● Source extract

Project Nutrition +

Project Nutrition+ is a community level process aimed at improving the wellbeing of families, by linking sustainable farming practices with nutrition education, and other health outcomes at household levels.

Nutrition+ focuses on families most vulnerable to malnutrition and poverty, with children and mothers as the main target beneficiaries. Nutrition+ responds to the state of undernourishment in the East Africa Region, where close to 30% of the children are stunted. It takes a comprehensive response that involves faith communities, state institutions, cultural institutions, academic institutions and the private sector.

Nutrition+ is a partnership project between the OAIC (Organisation of African Instituted Churches) and Arigatou International-End Child Poverty.


How the Project Nutrition+ works

Project Nutrition+ has several integrated steps that make it a successful, comprehensive community process. This process is described here.

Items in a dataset
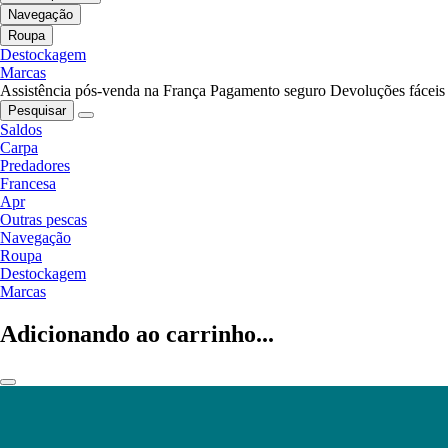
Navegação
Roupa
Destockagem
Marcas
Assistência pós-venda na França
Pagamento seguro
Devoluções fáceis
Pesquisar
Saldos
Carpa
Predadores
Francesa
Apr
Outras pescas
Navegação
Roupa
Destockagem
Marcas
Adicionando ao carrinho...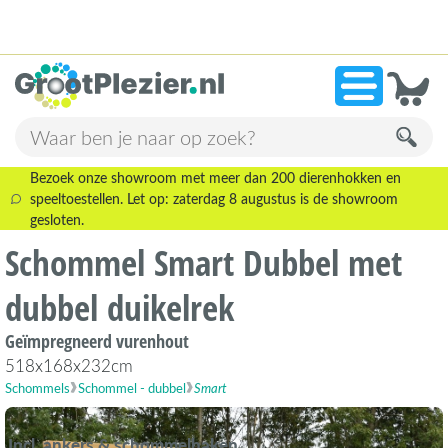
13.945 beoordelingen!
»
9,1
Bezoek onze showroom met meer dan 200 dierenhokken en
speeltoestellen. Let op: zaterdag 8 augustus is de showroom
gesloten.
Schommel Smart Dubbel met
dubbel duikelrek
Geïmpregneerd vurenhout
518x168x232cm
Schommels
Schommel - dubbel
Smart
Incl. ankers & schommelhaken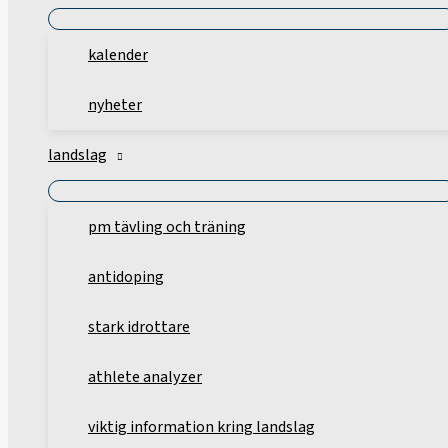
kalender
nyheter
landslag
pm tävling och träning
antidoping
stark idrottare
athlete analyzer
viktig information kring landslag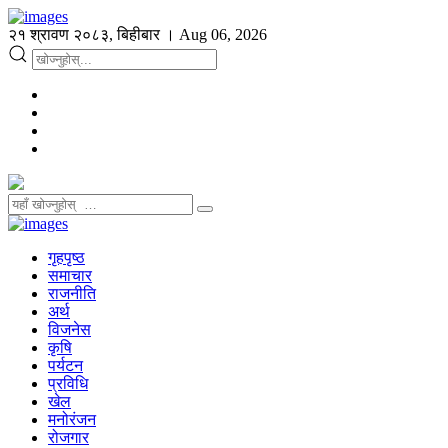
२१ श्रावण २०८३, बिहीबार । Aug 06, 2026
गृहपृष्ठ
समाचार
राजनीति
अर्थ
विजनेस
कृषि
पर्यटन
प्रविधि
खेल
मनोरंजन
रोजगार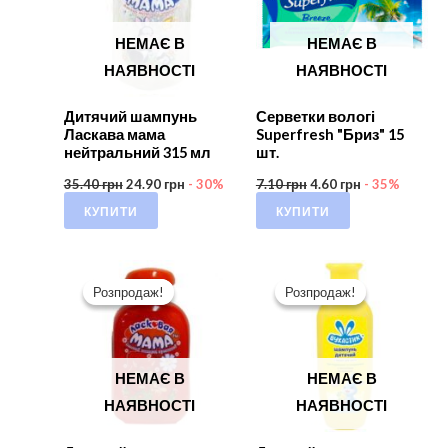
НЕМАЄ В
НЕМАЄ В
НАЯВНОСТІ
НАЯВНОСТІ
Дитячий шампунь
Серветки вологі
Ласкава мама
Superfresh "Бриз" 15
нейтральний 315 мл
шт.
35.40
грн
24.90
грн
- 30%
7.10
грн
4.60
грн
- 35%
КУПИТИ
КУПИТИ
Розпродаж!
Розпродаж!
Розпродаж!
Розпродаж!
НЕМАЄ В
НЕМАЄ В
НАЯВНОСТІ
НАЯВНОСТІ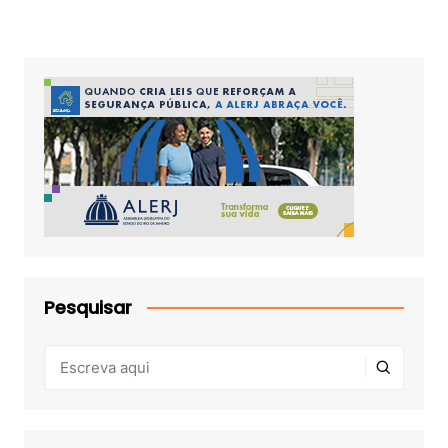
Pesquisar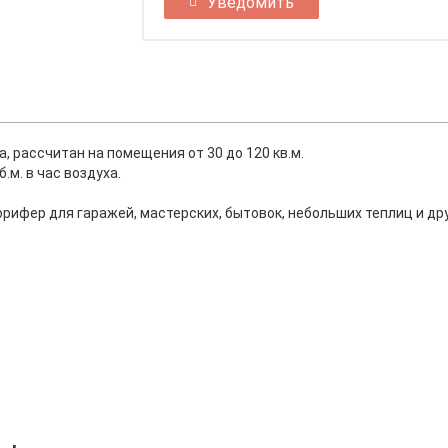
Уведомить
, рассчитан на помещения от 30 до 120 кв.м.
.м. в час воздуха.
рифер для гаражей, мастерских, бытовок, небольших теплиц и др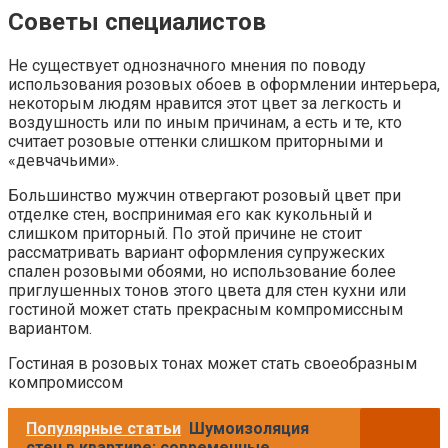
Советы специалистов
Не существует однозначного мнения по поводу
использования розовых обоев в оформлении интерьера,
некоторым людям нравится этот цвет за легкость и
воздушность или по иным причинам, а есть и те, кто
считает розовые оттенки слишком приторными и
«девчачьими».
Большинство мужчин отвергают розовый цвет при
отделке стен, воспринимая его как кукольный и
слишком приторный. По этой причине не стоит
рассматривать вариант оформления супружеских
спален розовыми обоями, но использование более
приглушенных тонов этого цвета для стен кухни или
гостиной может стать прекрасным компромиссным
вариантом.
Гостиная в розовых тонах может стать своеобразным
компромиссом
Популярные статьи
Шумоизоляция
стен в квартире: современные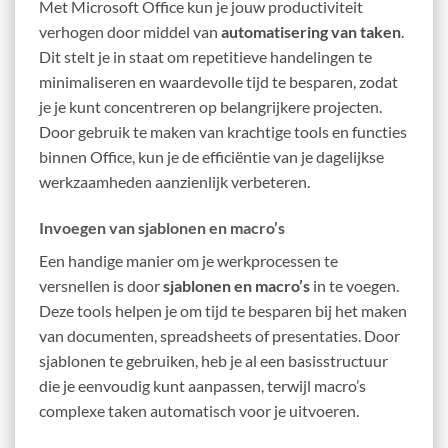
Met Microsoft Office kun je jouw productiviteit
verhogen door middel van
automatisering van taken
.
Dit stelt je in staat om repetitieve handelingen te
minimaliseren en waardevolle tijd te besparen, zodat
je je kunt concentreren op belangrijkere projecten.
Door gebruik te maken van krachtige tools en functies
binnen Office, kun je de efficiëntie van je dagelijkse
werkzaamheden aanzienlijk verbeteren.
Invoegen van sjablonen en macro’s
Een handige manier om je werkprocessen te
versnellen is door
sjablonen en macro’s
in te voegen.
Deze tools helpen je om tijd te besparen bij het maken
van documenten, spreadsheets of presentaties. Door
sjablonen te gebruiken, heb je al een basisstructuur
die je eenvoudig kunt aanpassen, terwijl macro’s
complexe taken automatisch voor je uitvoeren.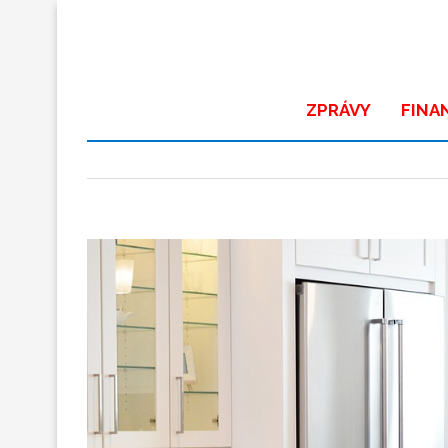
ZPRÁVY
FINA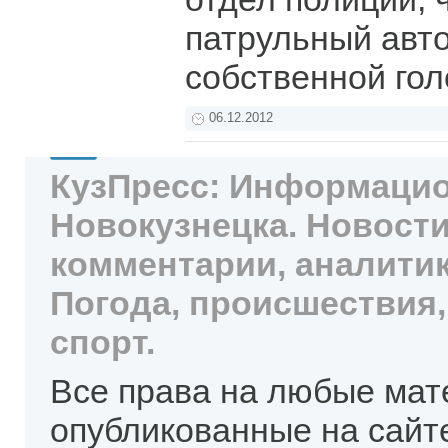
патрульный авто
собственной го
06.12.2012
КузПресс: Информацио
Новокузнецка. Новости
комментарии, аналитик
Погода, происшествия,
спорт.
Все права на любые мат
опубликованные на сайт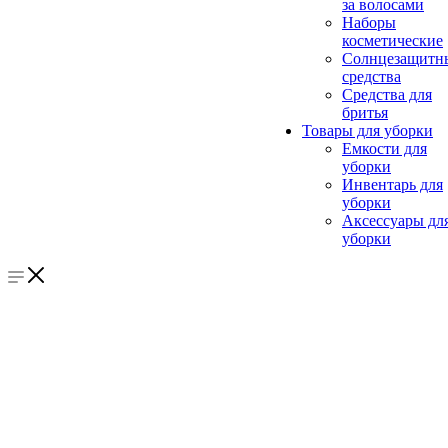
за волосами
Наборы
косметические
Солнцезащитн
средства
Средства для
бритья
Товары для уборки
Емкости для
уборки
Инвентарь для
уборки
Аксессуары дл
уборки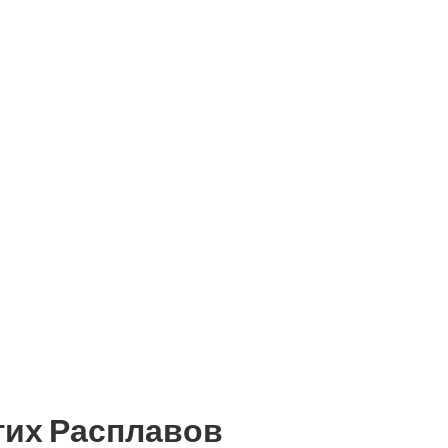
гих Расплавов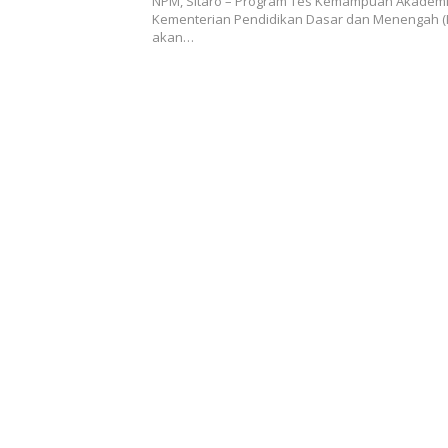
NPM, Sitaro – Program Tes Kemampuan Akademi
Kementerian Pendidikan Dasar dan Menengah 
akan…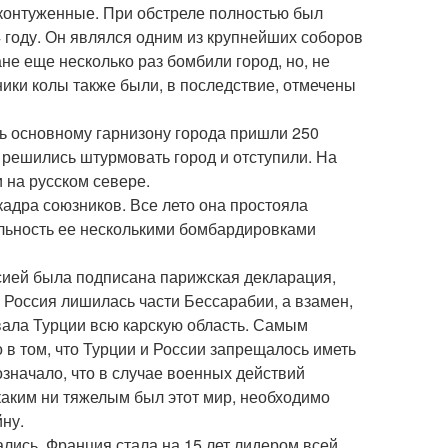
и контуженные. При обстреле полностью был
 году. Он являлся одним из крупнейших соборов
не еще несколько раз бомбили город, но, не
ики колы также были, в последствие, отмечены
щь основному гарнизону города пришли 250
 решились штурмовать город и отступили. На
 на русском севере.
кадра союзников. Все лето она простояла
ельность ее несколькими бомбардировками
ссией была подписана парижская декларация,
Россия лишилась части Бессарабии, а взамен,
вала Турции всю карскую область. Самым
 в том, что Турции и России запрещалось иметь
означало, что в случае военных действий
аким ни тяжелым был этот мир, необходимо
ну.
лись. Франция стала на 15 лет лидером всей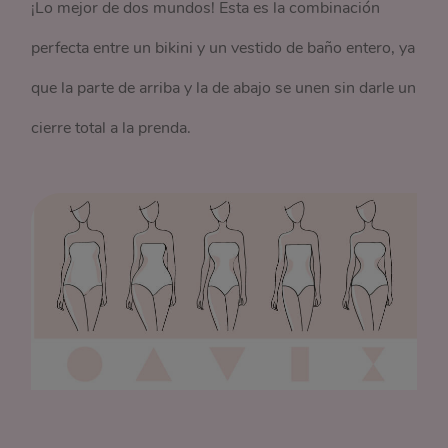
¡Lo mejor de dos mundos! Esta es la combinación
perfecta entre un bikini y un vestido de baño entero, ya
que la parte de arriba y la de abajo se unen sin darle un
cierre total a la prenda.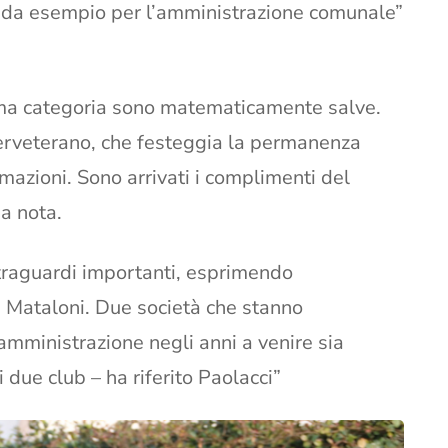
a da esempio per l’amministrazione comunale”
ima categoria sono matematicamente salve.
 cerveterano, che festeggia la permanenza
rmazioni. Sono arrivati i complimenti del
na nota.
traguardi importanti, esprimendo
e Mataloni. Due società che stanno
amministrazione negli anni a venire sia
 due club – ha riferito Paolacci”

● Work task A
Answer these questions from the Project Nutrition+ text, one per line:
(i) Which region's undernourishment does Nutrition+ respond to?
(ii) About what share of children in that region are stunted?
(iii) Which two organizations are partners in the project?
● Work task B
Write the next part of the Project Nutrition+ text, starting after its final sentence.

● Task result A
(i) The East Africa Region.
(ii) Close to 30%.
(iii) The OAIC (Organisation of African Instituted Churches) and Arigatou International-End Child Poverty.

● Task result B
Mobilisation and training of faith communities at the local levels: Engaging with multi-faith processes on food security and nutrition  

Identification of mothers and families with children, especially under 5 years: Working with health workers, especially in public health care systems and faith institutions, to identify the undernourished children and mothers, and those at the risk of falling into malnutrition. The process also involves tracking the changes in the nutrition status of mothers, children and their families.

Provision of seeds and on-going support for improved production: This involves farming for nutritional outcomes, including enabling families to access quality seeds for crops that provide adequate nutrition. These crops include fruits, vegetables and legumes, while prioritising fast-growing vegetables that can be harvested within 3 weeks and grown even in small spaces, such as in informal settlements In urban centres.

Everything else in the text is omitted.